Mr Feeney told delegates that morale within An Garda Síochána was low and that the jobs of Garda members were “grinding to a halt”. Members had suffered an income levy, pensions levy, a 25 per cent cut in allowances and subsistence payments and an embargo on recruitment, appointments and promotions. At the same time “overtime is practically gone”, he said.

The service to the public would suffer most.

“Ask any sergeant or inspector in the country and they will be able to tell you of reduced personnel to send to house calls, or to detail for traffic duty, or to allocate to a community policing unit. Worse still is the lack of personnel to staff the public order units at weekends to deal with the street rows after the pubs and discos close.”

The freeze in Garda recruitment would bring Ireland into “very dangerous waters indeed”, given the rise in gangland crime and the drugs trade, resulting in numerous gangland murders.

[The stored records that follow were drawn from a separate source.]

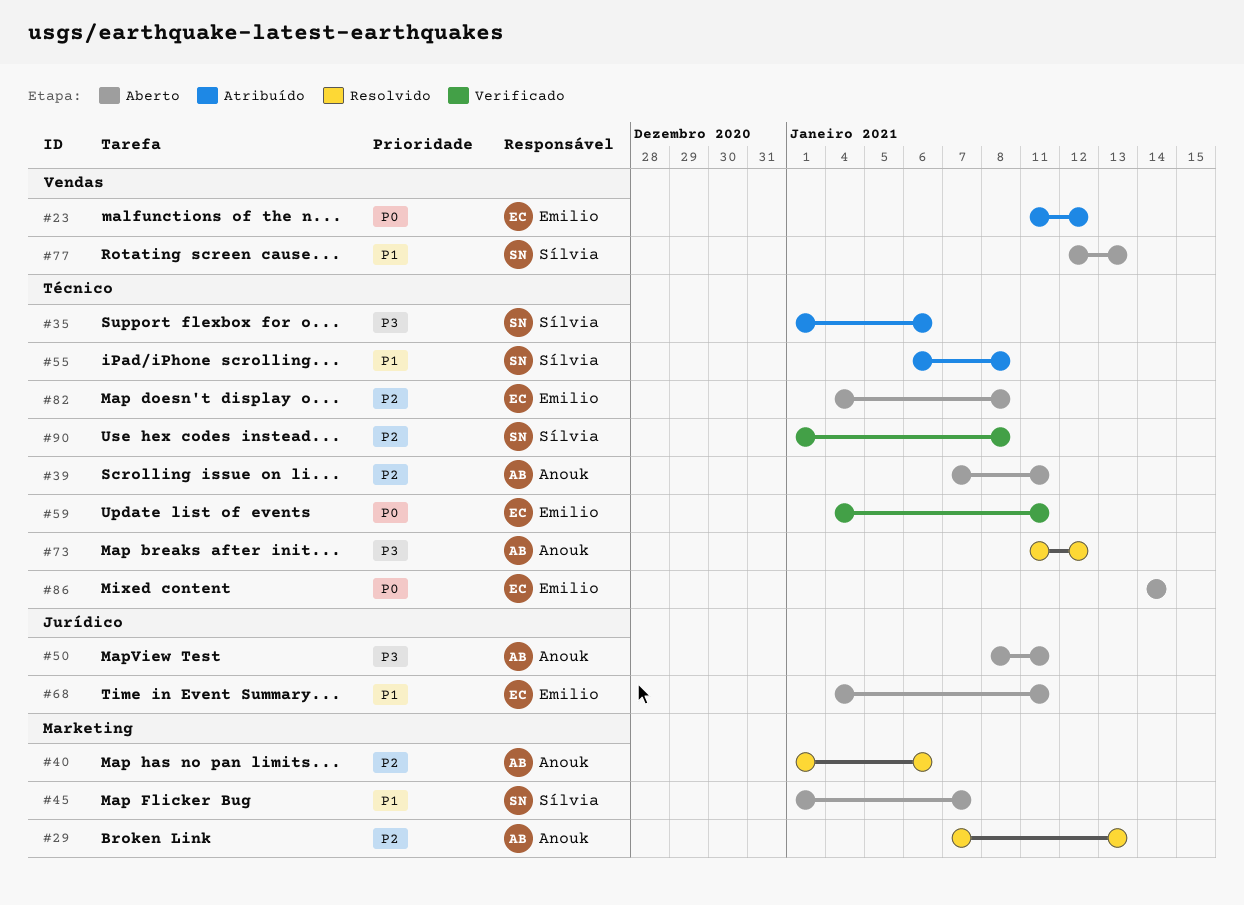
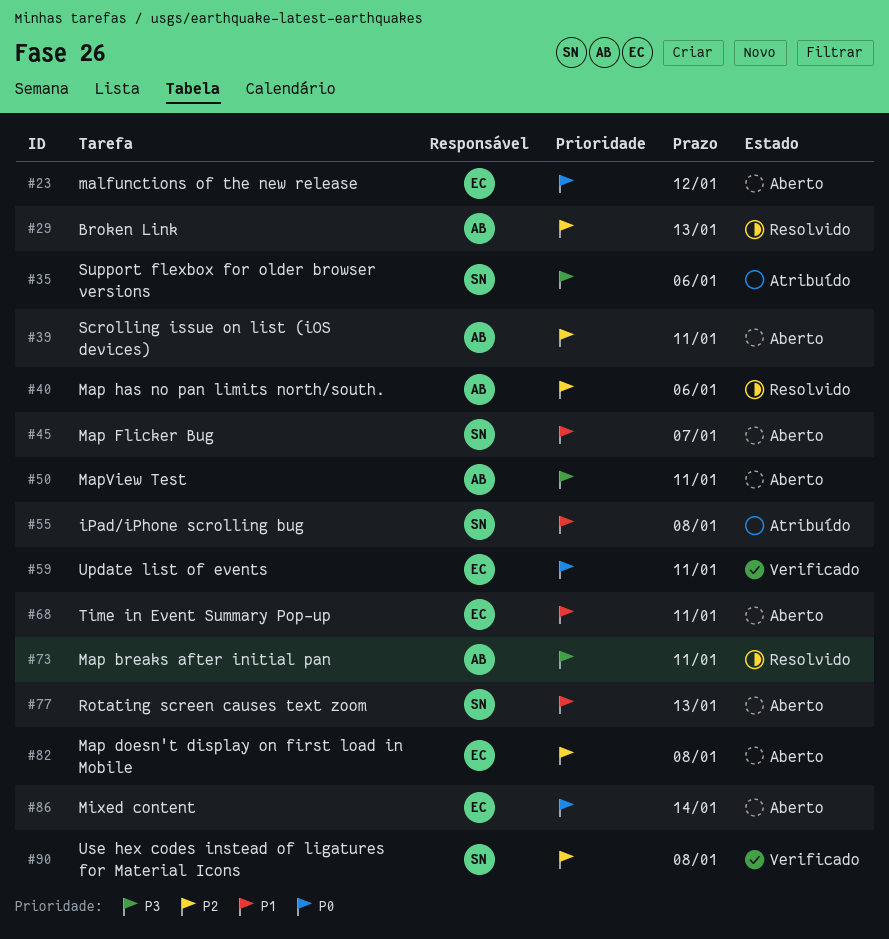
#23, status: Atribuído -> Aberto
#73, due: Jan 12 -> Jan 11

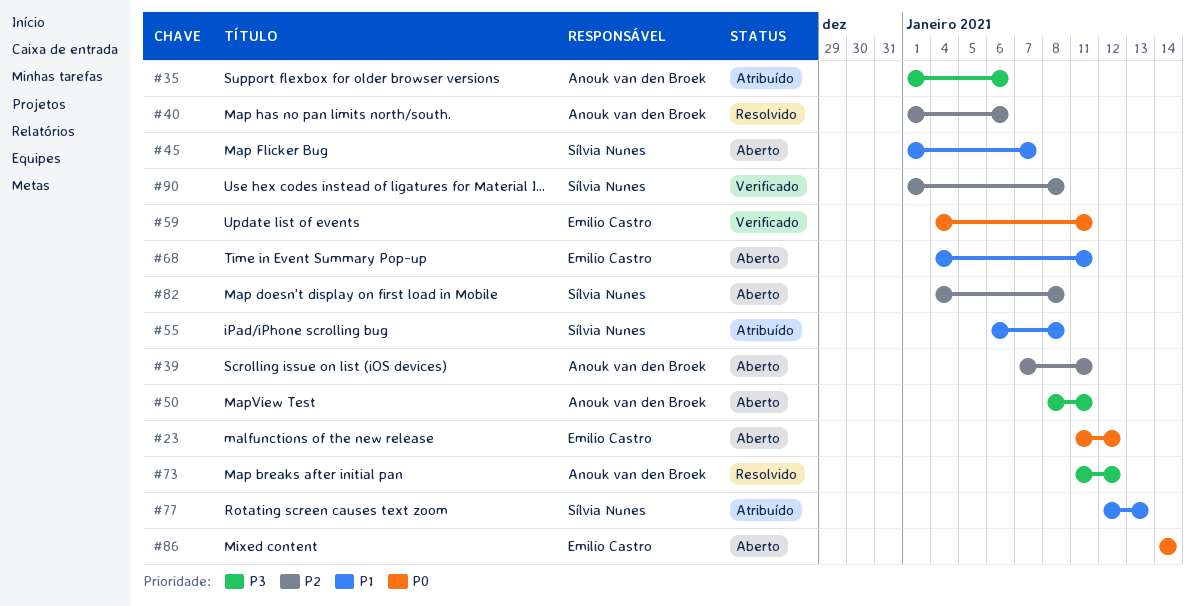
#29: present -> none
#35, owner: Sílvia Nunes -> Anouk van den Broek
#73, due: Jan 11 -> Jan 12
#77, status: Aberto -> Atribuído
#82, owner: Emilio Castro -> Sílvia Nunes

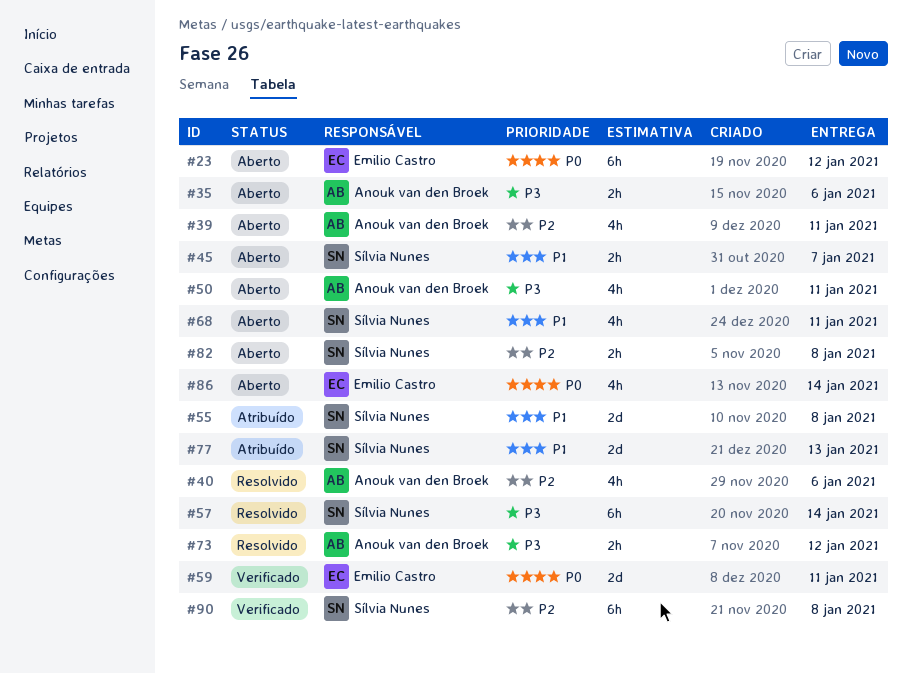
#35, status: Atribuído -> Aberto
#57: none -> present
#68, owner: Emilio Castro -> Sílvia Nunes

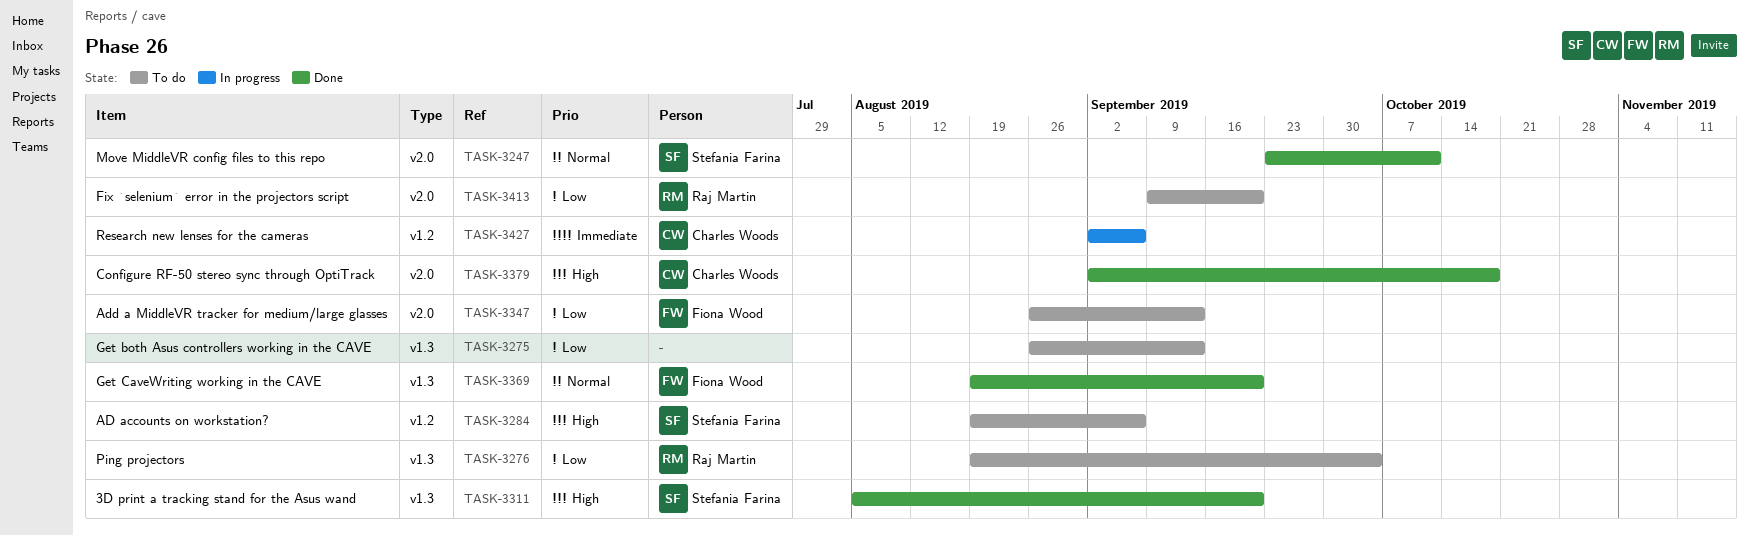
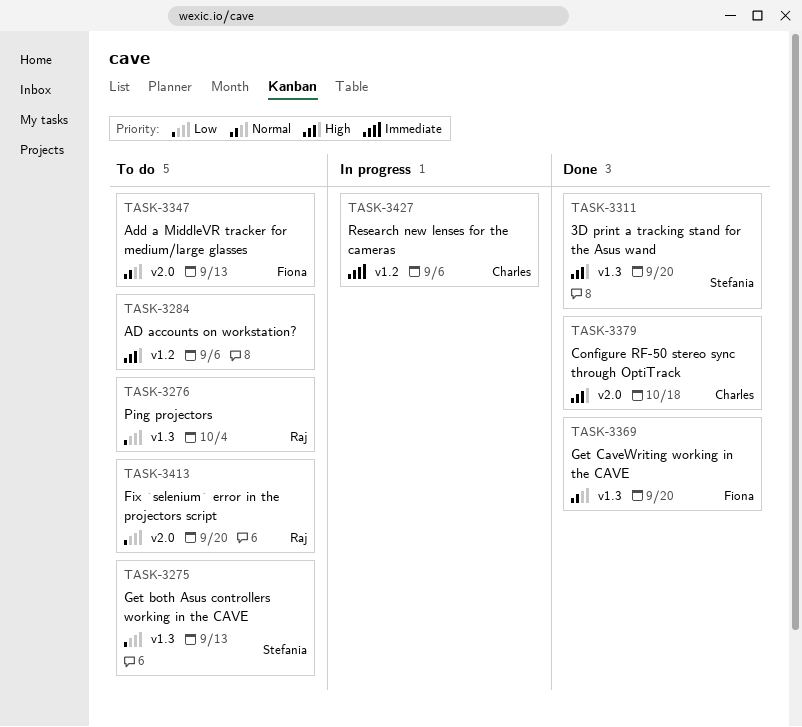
TASK-3247: present -> none
TASK-3275, owner: none -> Stefania Farina
TASK-3284, owner: Stefania Farina -> none
TASK-3347, priority: Low -> Normal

Mr Feeney criticised the handling by the Garda Síochána Ombudsman Commission (GSOC) of complaints against gardaí policing a Shell to Sea protest in Co Mayo in June 2007. He said while only 18 members of the force were at the scene of the disturbance being investigated, some 68 members – most of whom were making their way to the area or had been stood down when the disturbance took place – were served with notices of the 12 complaints lodged with GSOC.

A spokesman for GSOC said those gardaí contacted were written to as “potential witnesses”. He said most members had only a brief involvement with the GSOC investigation and were cleared of any wrongdoing. GSOC had at all times taken a “fair, proportionate and professional approach”.